Scandinavian and other northern breeders migrate to southern and western Europe for winter; British and Irish birds are mostly sedentary.

Behavior & voice

Behavior

An ambush hunter that relies on surprise, flying low and fast along cover before flipping over a hedge or through trees to snatch a bird off guard. Also still-hunts from a concealed perch.

Voice

Mostly silent outside the breeding season. Near the nest gives a fast, chattering 'kew-kew-kew-kew' alarm call, and a softer 'peee-uu' contact call.

Feeding

Feeds almost exclusively on live birds caught on the wing, from tits and finches (taken mainly by smaller males) up to pigeons and thrushes (taken by larger females); plucks prey at a favored 'plucking post'.

Nesting & breeding

Builds a flat stick nest in a tree, often against the trunk in a conifer; lays 4-5 pale bluish-white eggs with red-brown blotches; female does almost all incubation while the male provisions her with food.

Frequently asked questions

How can I tell a male from a female Eurasian Sparrowhawk?

Males are smaller with blue-grey backs and orange-barred underparts and orange cheeks; females are larger, browner-grey above, with grey-brown barring below.

What is the difference between a Sparrowhawk and a Goshawk?

The Goshawk is much bulkier with broader wings, a more powerful direct flight, and a bigger head/neck projection; the Sparrowhawk is smaller, slimmer, and flies with quick flap-flap-glide bursts.

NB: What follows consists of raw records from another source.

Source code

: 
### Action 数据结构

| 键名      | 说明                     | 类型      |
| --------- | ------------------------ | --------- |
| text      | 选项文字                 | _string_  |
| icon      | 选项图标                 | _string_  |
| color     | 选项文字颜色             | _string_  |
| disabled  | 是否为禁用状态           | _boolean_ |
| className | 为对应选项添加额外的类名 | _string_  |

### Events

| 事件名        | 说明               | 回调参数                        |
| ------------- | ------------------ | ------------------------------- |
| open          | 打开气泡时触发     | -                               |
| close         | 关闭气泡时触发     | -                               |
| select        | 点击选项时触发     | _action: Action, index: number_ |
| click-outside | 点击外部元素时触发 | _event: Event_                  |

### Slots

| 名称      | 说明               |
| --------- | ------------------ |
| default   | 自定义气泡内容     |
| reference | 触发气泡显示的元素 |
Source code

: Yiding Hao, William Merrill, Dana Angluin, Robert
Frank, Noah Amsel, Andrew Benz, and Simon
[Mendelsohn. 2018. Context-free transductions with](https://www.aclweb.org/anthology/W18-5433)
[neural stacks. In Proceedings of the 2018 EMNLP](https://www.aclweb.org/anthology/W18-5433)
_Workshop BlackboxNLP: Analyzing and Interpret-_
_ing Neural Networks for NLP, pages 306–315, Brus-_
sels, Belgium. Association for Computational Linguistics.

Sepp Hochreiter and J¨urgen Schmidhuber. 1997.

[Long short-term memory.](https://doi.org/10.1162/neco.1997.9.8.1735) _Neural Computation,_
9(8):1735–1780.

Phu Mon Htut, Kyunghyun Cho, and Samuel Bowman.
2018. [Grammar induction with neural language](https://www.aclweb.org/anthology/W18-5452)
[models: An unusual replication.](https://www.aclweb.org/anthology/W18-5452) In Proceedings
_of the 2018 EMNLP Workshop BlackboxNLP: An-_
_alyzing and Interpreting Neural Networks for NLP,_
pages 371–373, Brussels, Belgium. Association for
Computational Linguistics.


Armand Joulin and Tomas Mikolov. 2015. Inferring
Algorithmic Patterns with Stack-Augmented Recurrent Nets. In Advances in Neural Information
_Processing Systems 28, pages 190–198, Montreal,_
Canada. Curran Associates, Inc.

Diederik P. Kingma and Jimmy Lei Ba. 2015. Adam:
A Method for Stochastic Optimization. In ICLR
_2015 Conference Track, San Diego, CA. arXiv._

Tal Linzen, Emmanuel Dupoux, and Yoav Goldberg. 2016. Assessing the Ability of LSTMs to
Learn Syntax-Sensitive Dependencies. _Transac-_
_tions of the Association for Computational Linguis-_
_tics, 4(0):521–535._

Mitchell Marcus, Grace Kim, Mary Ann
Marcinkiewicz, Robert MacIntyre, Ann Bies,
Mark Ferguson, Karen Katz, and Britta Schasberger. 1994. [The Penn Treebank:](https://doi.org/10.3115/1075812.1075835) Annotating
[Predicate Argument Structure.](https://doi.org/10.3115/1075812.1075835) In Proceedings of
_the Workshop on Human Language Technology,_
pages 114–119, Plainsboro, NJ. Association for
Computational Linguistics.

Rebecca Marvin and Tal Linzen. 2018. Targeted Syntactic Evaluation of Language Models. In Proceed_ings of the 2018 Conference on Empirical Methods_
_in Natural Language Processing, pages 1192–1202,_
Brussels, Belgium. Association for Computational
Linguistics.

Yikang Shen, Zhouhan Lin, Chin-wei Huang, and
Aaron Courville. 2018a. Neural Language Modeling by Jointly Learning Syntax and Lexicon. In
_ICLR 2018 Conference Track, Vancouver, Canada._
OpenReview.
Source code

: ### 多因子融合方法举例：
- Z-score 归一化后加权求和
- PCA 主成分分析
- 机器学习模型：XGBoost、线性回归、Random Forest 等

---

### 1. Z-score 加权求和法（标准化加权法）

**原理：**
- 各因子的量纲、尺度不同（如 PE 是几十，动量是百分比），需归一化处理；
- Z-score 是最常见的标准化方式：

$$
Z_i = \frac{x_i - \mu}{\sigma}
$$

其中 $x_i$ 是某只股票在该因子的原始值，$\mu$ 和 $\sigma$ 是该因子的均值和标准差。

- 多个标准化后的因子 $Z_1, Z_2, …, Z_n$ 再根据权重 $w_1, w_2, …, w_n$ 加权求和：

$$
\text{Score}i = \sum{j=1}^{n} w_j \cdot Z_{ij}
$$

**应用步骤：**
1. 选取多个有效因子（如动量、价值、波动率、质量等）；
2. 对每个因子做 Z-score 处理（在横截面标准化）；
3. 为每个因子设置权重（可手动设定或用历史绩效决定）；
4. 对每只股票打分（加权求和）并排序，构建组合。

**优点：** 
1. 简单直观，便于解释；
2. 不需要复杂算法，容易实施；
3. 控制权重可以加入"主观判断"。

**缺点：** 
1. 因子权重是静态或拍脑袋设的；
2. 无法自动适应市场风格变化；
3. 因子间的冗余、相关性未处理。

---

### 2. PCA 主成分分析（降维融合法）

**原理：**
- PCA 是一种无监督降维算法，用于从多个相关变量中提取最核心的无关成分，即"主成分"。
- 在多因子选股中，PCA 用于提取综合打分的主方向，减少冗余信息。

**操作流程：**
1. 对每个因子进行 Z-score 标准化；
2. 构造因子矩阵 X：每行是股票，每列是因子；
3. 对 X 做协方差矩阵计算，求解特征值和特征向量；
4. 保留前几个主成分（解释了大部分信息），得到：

Do Eurasian Sparrowhawks visit gardens?

Yes, they regularly hunt around garden bird feeders and tables, ambushing small birds attracted there.

What does a Eurasian Sparrowhawk eat?

It eats almost exclusively small to medium-sized birds caught in fast, low-level pursuit flight.

Where do Eurasian Sparrowhawks nest?

They build a flat stick platform nest in woodland trees, often conifers, close to the trunk.